名前を呼んでも、返事は返ってこなかった。

閉じられた瞼。
見た目からはわかりにくいけれど、あまりにも軽い体が、彼女の疲労を示していた。

抱き上げて部屋へと運ぶ。


願わずにはいられなかった。

きっと目が覚めたら、未だ血の止まらない傷をそのままに、無理やり前を向く有処のために、自分ができることは何もないから。




どうか彼女が、優しい夢を見られますように。




***



「ねー、まってよ」
「おまえがおそいんだ。これ以上はまたない」
「そういうけど、いつもあたしのことまっててくれるよね。えへへ、だからあたし×××すき!」
「……うるさい」
「あっ、ねーねーあそこ?あのおっきい木?」
「そうだ。あれがおまえの母上が言っていたさくらの木だ」
「すごーい!おっきー!ね、もっとちかくいこう!×××、おいてっちゃうよーっ」
「……これだから、こいつのお守りはいやだと言ったのに」
「この木、のぼってもいいかなー?!」
「ぜったいにだめだ。
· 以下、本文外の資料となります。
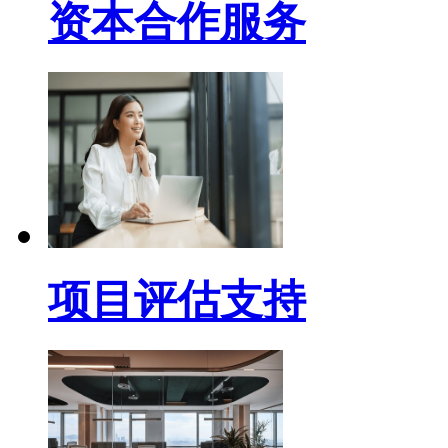
资本合作服务
项目评估支持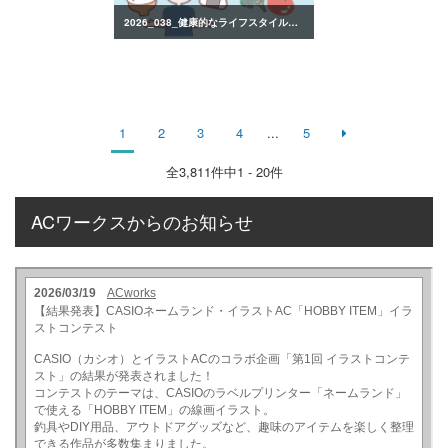
2026_038_健康的なライフスタイルのイラスト
1
2
3
4
...
5
全
3,811
件中1 - 20件
ACワークスからのお知らせ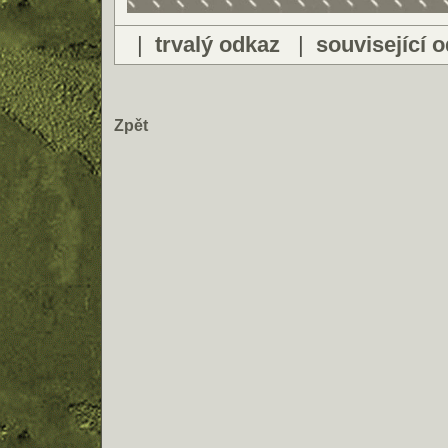
|
trvalý odkaz
|
související 
Zpět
登ってみろ、オレはおまえを置いて里にもどるからな」
「えっかえっちゃやだあ!」
「……登ったらだと言っただろう。大人しくしていれば、まだしばらくここにいてもいい」
「ほんと!」
「ああ」
「ありがと、×××!」







その日、有処は懐かしい夢を見た。

起きた時には、すべて忘れ去っていたけれど。